Seriously? Just because you can make a pun on the guy’s name doesn’t mean you should. As it stands, naming him after how most UAAP teams celebrate when their basketball teams win a championship (or a single game, as is the case with UP) isn’t particularly creative.
What I Would Have Called Him: BonBon “Rated SPG” Custodio
We all know he’s one of the best slashing point guards in the league. See how that works out?
Nicknames: “Robocop,” “Rabeh Cop”
We’re pairing the two because they share very similar nicknames, and neither make sense. How did Alvin Teng ever earn comparisons to Robocop in the first place? It’s not like he was emotionless. If anything, he was a pretty intense player who could be on fire on any given night. Rabeh, on the other hand, well, we know why they insist on calling him that, but if it didn’t work with Alvin Teng back then, it sure doesn’t work with Rabeh now.
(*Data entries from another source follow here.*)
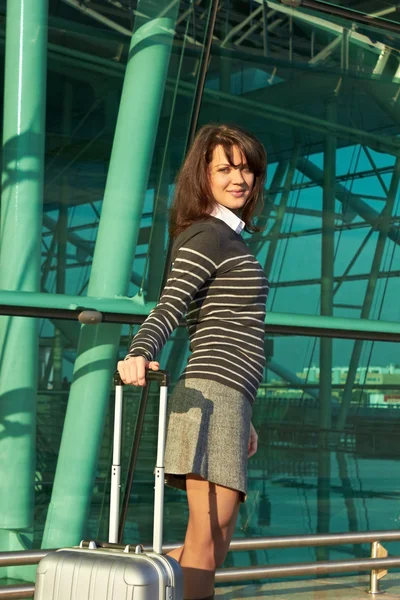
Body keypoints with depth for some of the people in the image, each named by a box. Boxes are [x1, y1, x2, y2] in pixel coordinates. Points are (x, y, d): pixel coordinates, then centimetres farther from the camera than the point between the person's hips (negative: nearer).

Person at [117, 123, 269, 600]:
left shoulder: (229, 239, 23)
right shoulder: (207, 236, -5)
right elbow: (168, 309, -19)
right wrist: (139, 354, -39)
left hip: (227, 399, 9)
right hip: (212, 397, -9)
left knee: (212, 545, 11)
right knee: (207, 544, -9)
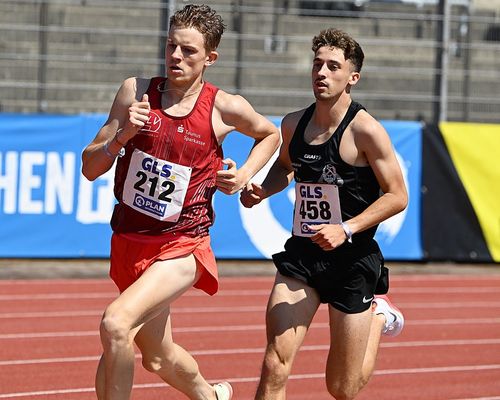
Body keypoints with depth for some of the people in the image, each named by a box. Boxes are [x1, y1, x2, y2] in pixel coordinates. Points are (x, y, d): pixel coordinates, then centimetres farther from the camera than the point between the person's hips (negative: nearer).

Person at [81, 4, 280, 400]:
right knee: (159, 359, 18)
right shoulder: (136, 92, -3)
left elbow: (270, 134, 15)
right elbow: (90, 168, -1)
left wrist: (244, 175, 0)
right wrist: (122, 136, -19)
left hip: (181, 247, -4)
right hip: (129, 240, 4)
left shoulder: (226, 108, -8)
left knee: (116, 323, -28)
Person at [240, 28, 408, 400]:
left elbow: (397, 196, -11)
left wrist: (346, 229, -21)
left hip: (353, 260, -4)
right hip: (301, 257, 4)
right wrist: (262, 191, 4)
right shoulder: (294, 124, 3)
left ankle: (378, 315, 36)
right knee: (275, 368, -13)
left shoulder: (365, 131, -14)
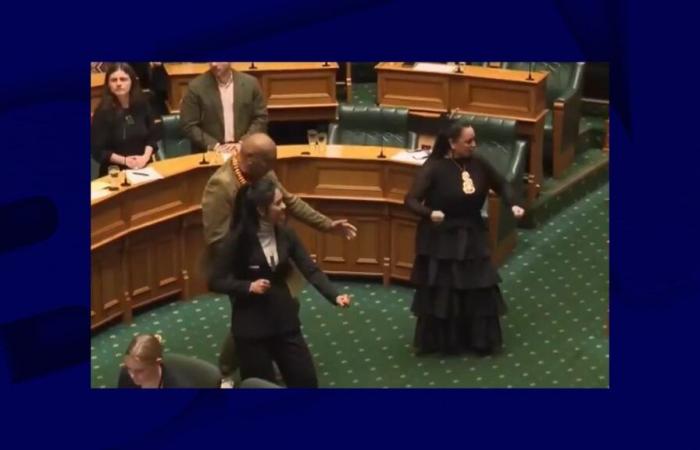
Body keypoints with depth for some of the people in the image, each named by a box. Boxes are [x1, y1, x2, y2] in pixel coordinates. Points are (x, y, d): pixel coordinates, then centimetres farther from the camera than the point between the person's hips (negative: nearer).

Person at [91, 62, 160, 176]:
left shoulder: (142, 104, 5)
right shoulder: (103, 112, -6)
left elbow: (153, 136, 9)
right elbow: (98, 151, -5)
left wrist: (145, 157, -9)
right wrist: (124, 160, -15)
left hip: (144, 167, 3)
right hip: (115, 171, -3)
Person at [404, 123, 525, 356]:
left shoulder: (477, 163, -3)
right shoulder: (434, 167, -17)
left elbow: (501, 184, 13)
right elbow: (411, 200, -20)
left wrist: (512, 205, -4)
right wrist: (430, 213, -39)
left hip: (472, 237, 5)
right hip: (441, 239, -5)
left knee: (480, 290, 9)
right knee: (441, 292, 4)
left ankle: (480, 339, 24)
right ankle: (437, 342, 20)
What I Would Have Called Them: Alvin “The Microwave” Teng and Rabeh “Grabeh” Al-Hussaini
Okay. I don’t think I promised all my nicknames would be great ones, but I figure calling Alvin Teng “The Microwave” was appropriate, based on what we’ve seen of him back in the day, and the fact nobody owns that nickname in the PBA, to the best of my knowledge. As for Rabeh, he was pretty impressive in the UAAP, where I saw him the most, so here’s the only pun-based nickname I have on this list.
I get that he’s really good with stealing the ball, but calling him “The Snatcher” is pretty mean. Still, I don’t think he minds, but there are so many other ways to convey his ability at stealing the ball without calling him a criminal.
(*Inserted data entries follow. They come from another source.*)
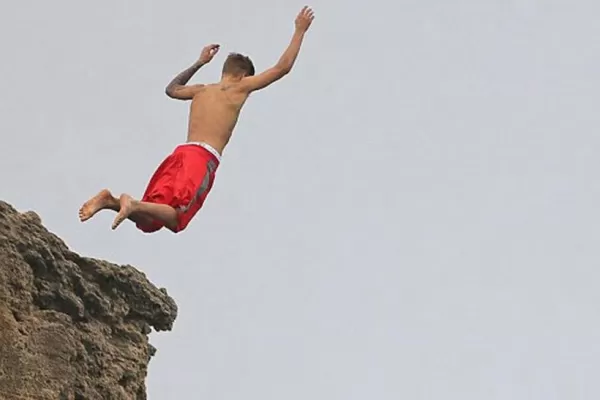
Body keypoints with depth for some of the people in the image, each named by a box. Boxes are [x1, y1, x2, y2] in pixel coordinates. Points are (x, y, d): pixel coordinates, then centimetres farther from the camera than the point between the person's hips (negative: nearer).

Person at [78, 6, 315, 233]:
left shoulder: (202, 90, 27)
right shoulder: (240, 87, 11)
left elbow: (172, 89, 49)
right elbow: (282, 68, 13)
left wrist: (199, 63, 54)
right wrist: (300, 31, 24)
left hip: (180, 154, 6)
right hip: (203, 158, -6)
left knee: (149, 220, 2)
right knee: (175, 219, -16)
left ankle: (111, 200, -22)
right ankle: (133, 203, -39)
What I Would Have Called Him: “Honorable” Wynnie Arboleda
We already have a Congressman named Winnie Castelo, so Wynnie Arboleda’s nickname rolls of the tongue pretty naturally.
Of course, I’m not entirely sure if calling Mr. Arboleda a congressman is worse than calling him a snatcher
Given that Atoy’s first name is Fortunato, I’m guessing Quinito “The Fire” Henson decided on handing him this atrocious nickname. What does it even mean about his play on the court? That you never know what you’re getting with him?
What I Would Call Him: “The Old Soldier.” Because he never dies. He just fades away.
Speaking of unflattering nicknames…
What I Would Call Him: “Mr. Hustle” Freddie Abuda
We all know he’s called “Basurero” because he dives for the loose ball like nobody’s business, but “Mr. Hustle” is a way of calling him that without making it seem like his game is rubbish, with all due respect to garbagemen out there.
Nickname: “El Aparador”
Ouch. As if “Jumbo” weren’t bad enough, Joel Dualan has the dubious honor of being compared to a cabinet because he’s that big. Nonetheless, he definitely used his size to his advantage much more than, say, EJ “The Feihling Cabinet” Feihl ever did.
What I Would Call Him: Joel “The Silvercreen” Dualan
Just like the movies, Mr. Dualan is literally larger than life. And his screens are the stuff of legend. There’s no getting around him. This seems like the perfect monicker to capture the man’s contributions to the league during his time.